Sunday, October 22, 2023

Home remodeling

I’ve tinkered with the template for Orange Crate Art, widening the main column and the sidebar and embiggening the text. I just got tired of hitting ⌘‑+ to make things look right to me.

Reader, if anything looks off to you, please let me know.

Saturday, October 21, 2023

Morissette, Clarkson, and Webster

Kelly Clarkson bought her first dictionary because of Alanis Morissette. From Billboard :

Clarkson remarked that Morissette’s ability to bring “Webster Dictionary words” to her music fascinates the Idol alum. “I bought my first dictionary because of you,” Clarkson shared. “I was very young, and I was like, ‘What are these words? They mean something and I just need to look them up!’ Literally you are the reason why I owned a dictionary for the very first time.”
Related reading
All OCA dictionary posts (Pinboard)

[Wikipedia: “Webster's Dictionary is any of the English language dictionaries edited in the early 19th century by Noah Webster (1758–1843), an American lexicographer, as well as numerous related or unrelated dictionaries that have adopted the Webster’s name in his honor. “Webster’s” has since become a genericized trademark in the United States for English dictionaries, and is widely used in dictionary titles.
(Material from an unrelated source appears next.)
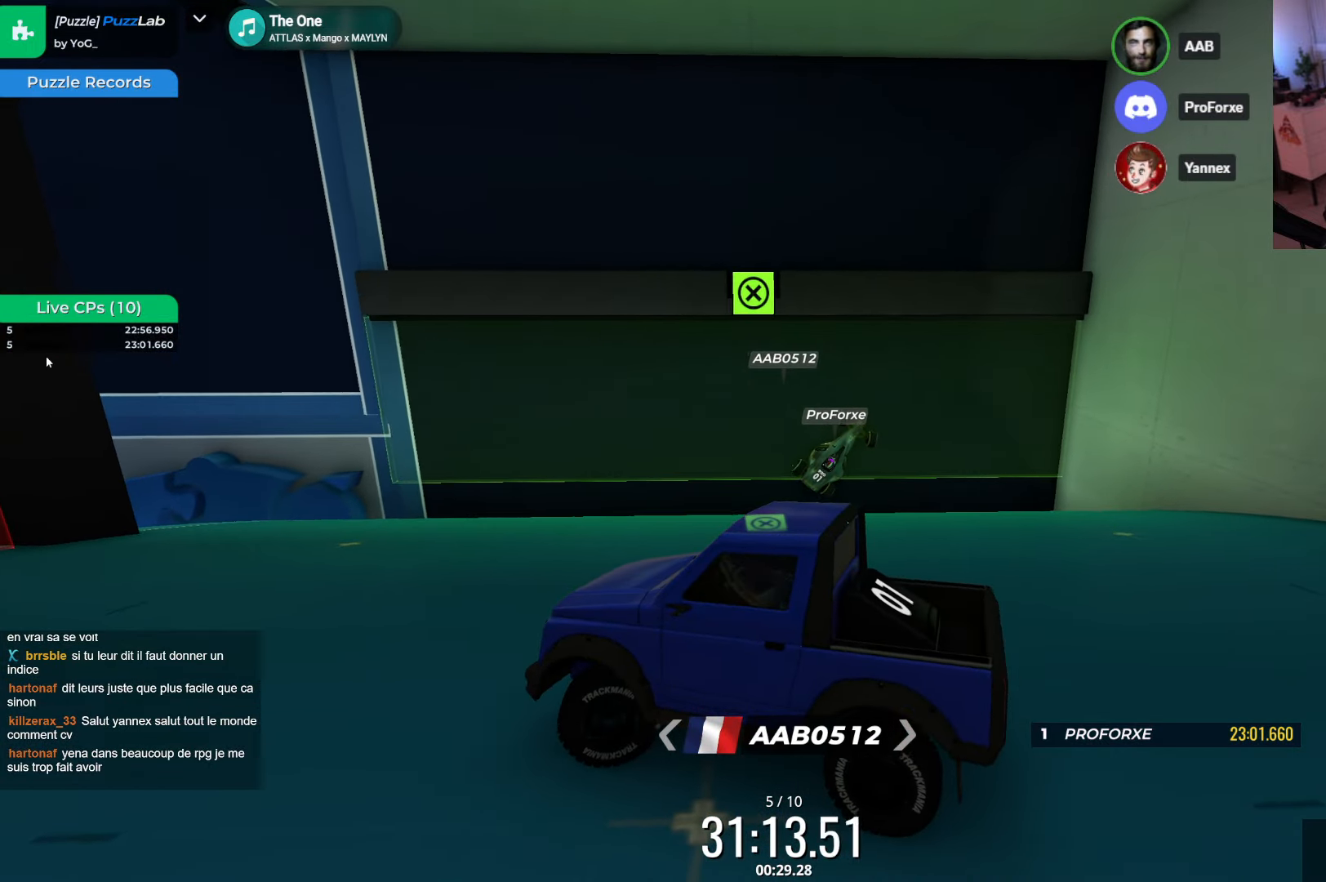
{"keys": ["left"], "events": []}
Merriam-Webster is the corporate heir to Noah Webster’s original works, which are in the public domain.”]

Today’s Saturday Stumper

Whenever I see Stella Zawistowski’s name on a Newsday Saturday Stumper, I wonder what I’m in for. SZ makes a mean puzzle. This Stumper though was relatively easy — a nineteen-minute-er for me. I started with two gimmes that crossed: 33-D, three letters, “Where Washington U. is” and 41-A, five letters, “Key with six black keys.” And then a whole chunk of the puzzle began falling into place.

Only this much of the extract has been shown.